Convolutional Neural Networks
May 13, 2019
May 13, 2019

A filter can technically just be thought of as a relatively small matrix (kernel), for which, we decide the number of rows and columns this matrix has, and the values within this matrix are initialized with random numbers.
In this example, on the first convolutional layer, we’re going to specify that we want the layer to contain one filter of size 3 x 3.
This image shows us one step in the convolution process. For each position on the blue input channel, the 3 x 3 filter does a computation that maps the colored part of the blue input channel to the corresponding colored part of the red output channel.
This convolutional layer receives an input channel, and the filter will slide over each 3 x 3 set of pixels of the input itself until it covers over every 3 x 3 block of pixels from the entire image.

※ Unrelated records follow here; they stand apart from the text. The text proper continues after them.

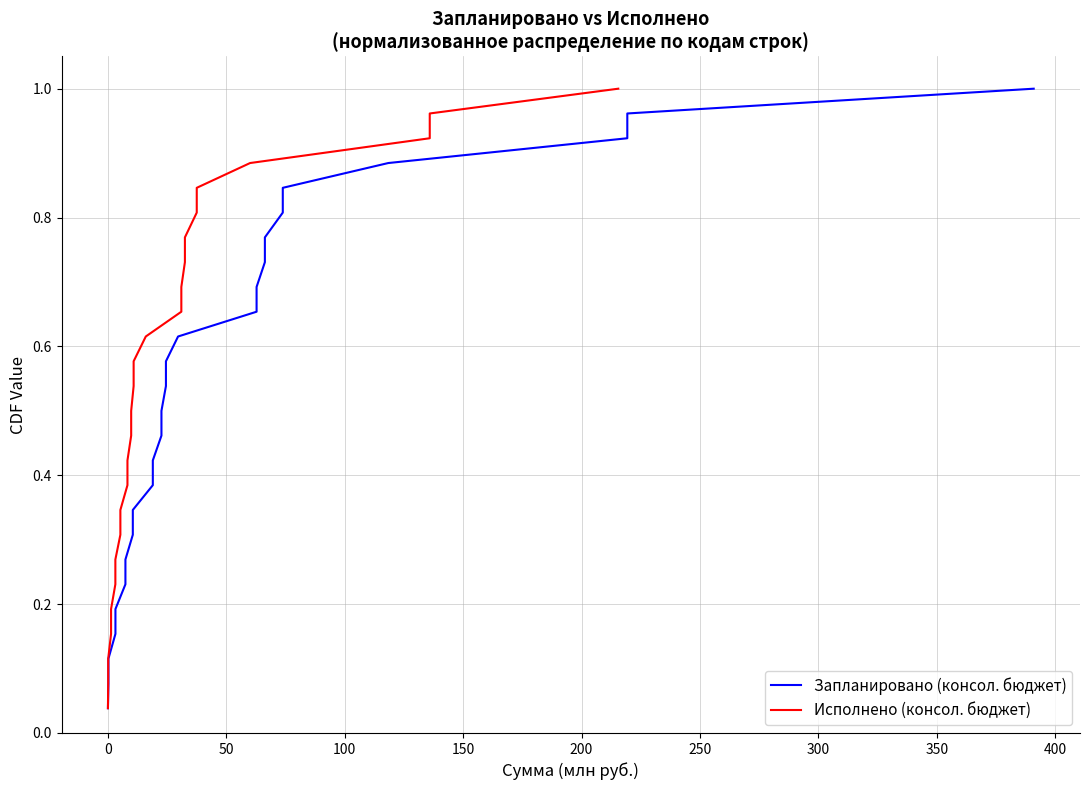

True or false: Исполнено (консол. бюджет) has a value of 0.1 at 150.

False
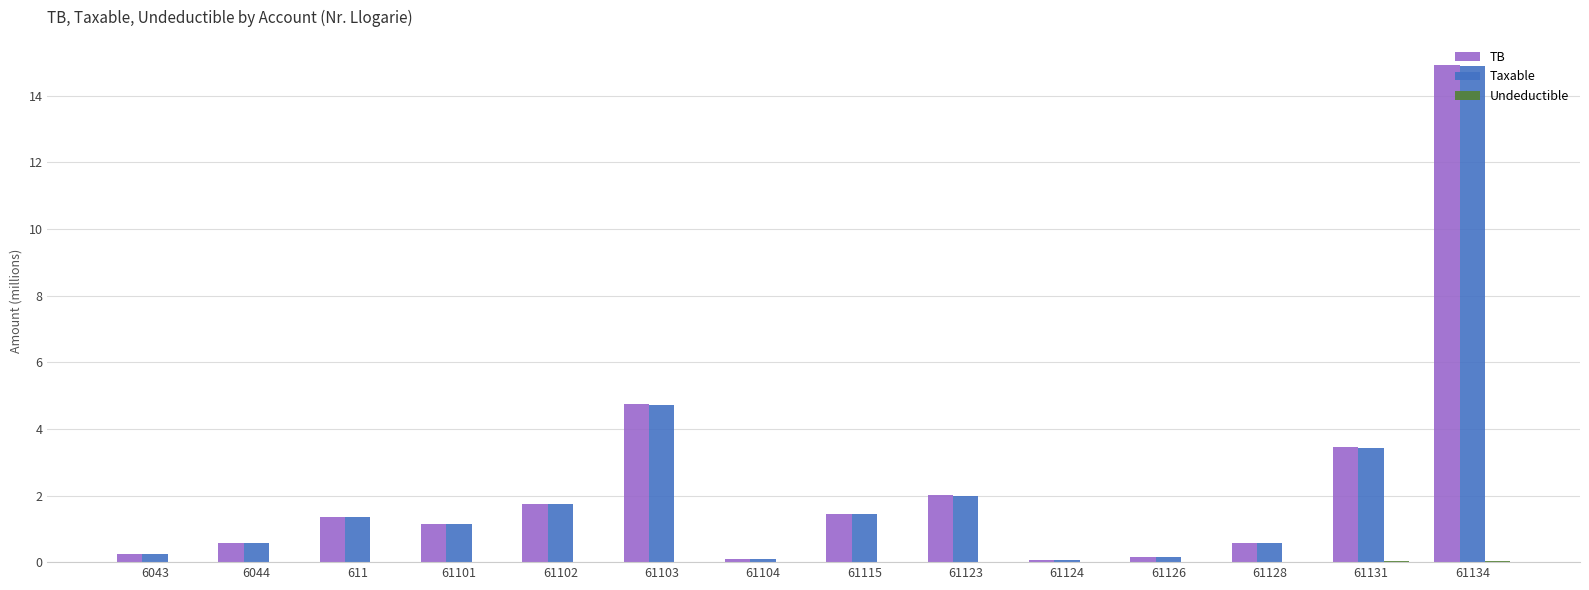

Which series changed the most between 61126 and 61134?

TB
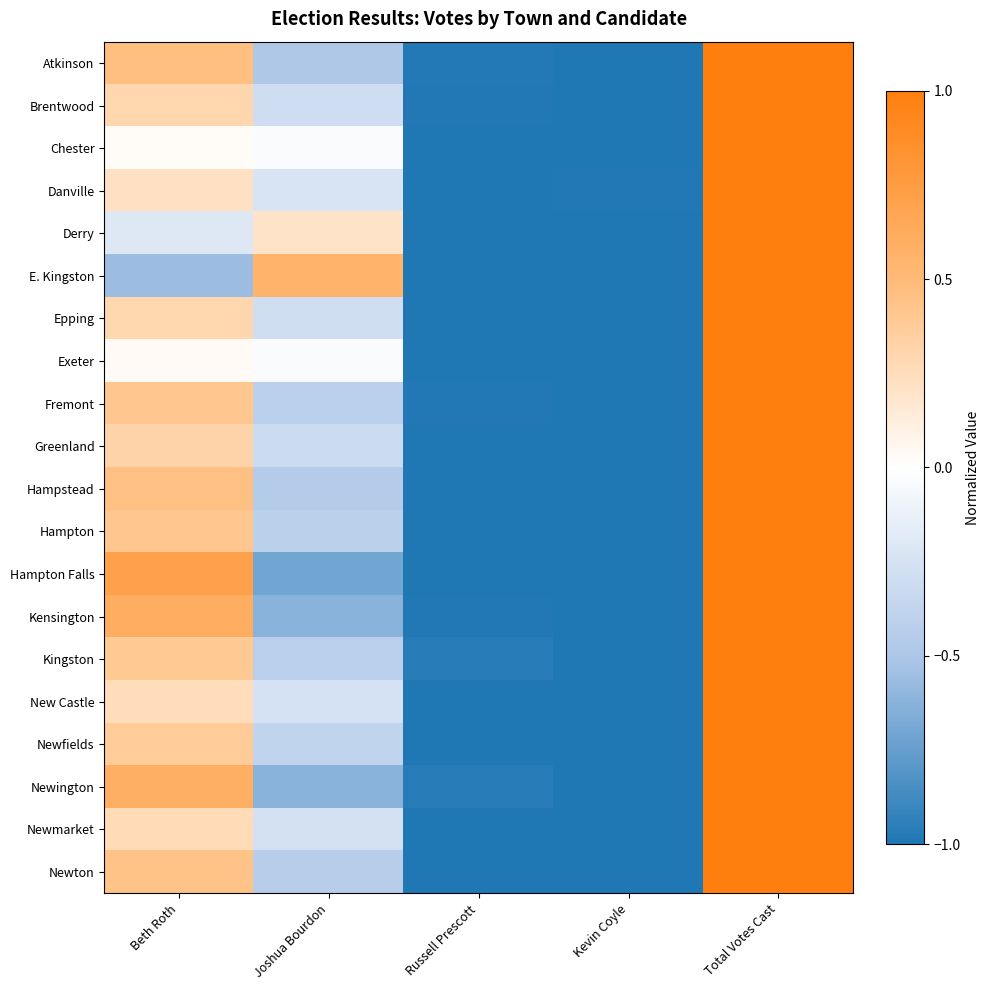

Reading left to right, what are all the values shown in this chart?

Atkinson: Beth Roth=0.5	Joshua Bourdon=-0.5	Russell Prescott=-1.0	Kevin Coyle=-1.0	Total Votes Cast=1.0
Brentwood: Beth Roth=0.3	Joshua Bourdon=-0.3	Russell Prescott=-1.0	Kevin Coyle=-1.0	Total Votes Cast=1.0
Chester: Beth Roth=0.0	Joshua Bourdon=-0.0	Russell Prescott=-1.0	Kevin Coyle=-1.0	Total Votes Cast=1.0
Danville: Beth Roth=0.2	Joshua Bourdon=-0.2	Russell Prescott=-1.0	Kevin Coyle=-1.0	Total Votes Cast=1.0
Derry: Beth Roth=-0.2	Joshua Bourdon=0.2	Russell Prescott=-1.0	Kevin Coyle=-1.0	Total Votes Cast=1.0
E. Kingston: Beth Roth=-0.6	Joshua Bourdon=0.6	Russell Prescott=-1.0	Kevin Coyle=-1.0	Total Votes Cast=1.0
Epping: Beth Roth=0.3	Joshua Bourdon=-0.3	Russell Prescott=-1.0	Kevin Coyle=-1.0	Total Votes Cast=1.0
Exeter: Beth Roth=0.0	Joshua Bourdon=-0.0	Russell Prescott=-1.0	Kevin Coyle=-1.0	Total Votes Cast=1.0
Fremont: Beth Roth=0.4	Joshua Bourdon=-0.4	Russell Prescott=-1.0	Kevin Coyle=-1.0	Total Votes Cast=1.0
Greenland: Beth Roth=0.3	Joshua Bourdon=-0.3	Russell Prescott=-1.0	Kevin Coyle=-1.0	Total Votes Cast=1.0
Hampstead: Beth Roth=0.5	Joshua Bourdon=-0.5	Russell Prescott=-1.0	Kevin Coyle=-1.0	Total Votes Cast=1.0
Hampton: Beth Roth=0.4	Joshua Bourdon=-0.4	Russell Prescott=-1.0	Kevin Coyle=-1.0	Total Votes Cast=1.0
Hampton Falls: Beth Roth=0.7	Joshua Bourdon=-0.7	Russell Prescott=-1.0	Kevin Coyle=-1.0	Total Votes Cast=1.0
Kensington: Beth Roth=0.6	Joshua Bourdon=-0.6	Russell Prescott=-1.0	Kevin Coyle=-1.0	Total Votes Cast=1.0
Kingston: Beth Roth=0.4	Joshua Bourdon=-0.4	Russell Prescott=-1.0	Kevin Coyle=-1.0	Total Votes Cast=1.0
New Castle: Beth Roth=0.3	Joshua Bourdon=-0.3	Russell Prescott=-1.0	Kevin Coyle=-1.0	Total Votes Cast=1.0
Newfields: Beth Roth=0.4	Joshua Bourdon=-0.4	Russell Prescott=-1.0	Kevin Coyle=-1.0	Total Votes Cast=1.0
Newington: Beth Roth=0.6	Joshua Bourdon=-0.6	Russell Prescott=-1.0	Kevin Coyle=-1.0	Total Votes Cast=1.0
Newmarket: Beth Roth=0.3	Joshua Bourdon=-0.3	Russell Prescott=-1.0	Kevin Coyle=-1.0	Total Votes Cast=1.0
Newton: Beth Roth=0.4	Joshua Bourdon=-0.4	Russell Prescott=-1.0	Kevin Coyle=-1.0	Total Votes Cast=1.0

Let’s suppose that we have four 3 x 3 filters for our first convolutional layer, and these filters are filled with the values you see below. These values can be represented visually by having -1s correspond to black, 1s correspond to white, and 0s correspond to grey.
On the image above we can see a convolutional layer with 4 filters. If we convolve our original image of a seven with each of these four filters individually, this is what the output would look like for each filter:
We can see that all four of these filters are detecting edges. In the output channels, the brightest pixels can be interpreted as what the filter has detected. In the first one, we can see detects top horizontal edges of the seven, and that’s indicated by the brightest pixels (white).
The second detects left vertical edges, again being displayed with the brightest pixels. The third detect bottom horizontal edges, and the fourth detects right vertical edges.
These filters, as we mentioned before, are really basic and just detect edges. These are filters we may see towards the start of a convolutional neural network. More complex filters would be located deeper in the network and would gradually be able to detect more sophisticated patterns.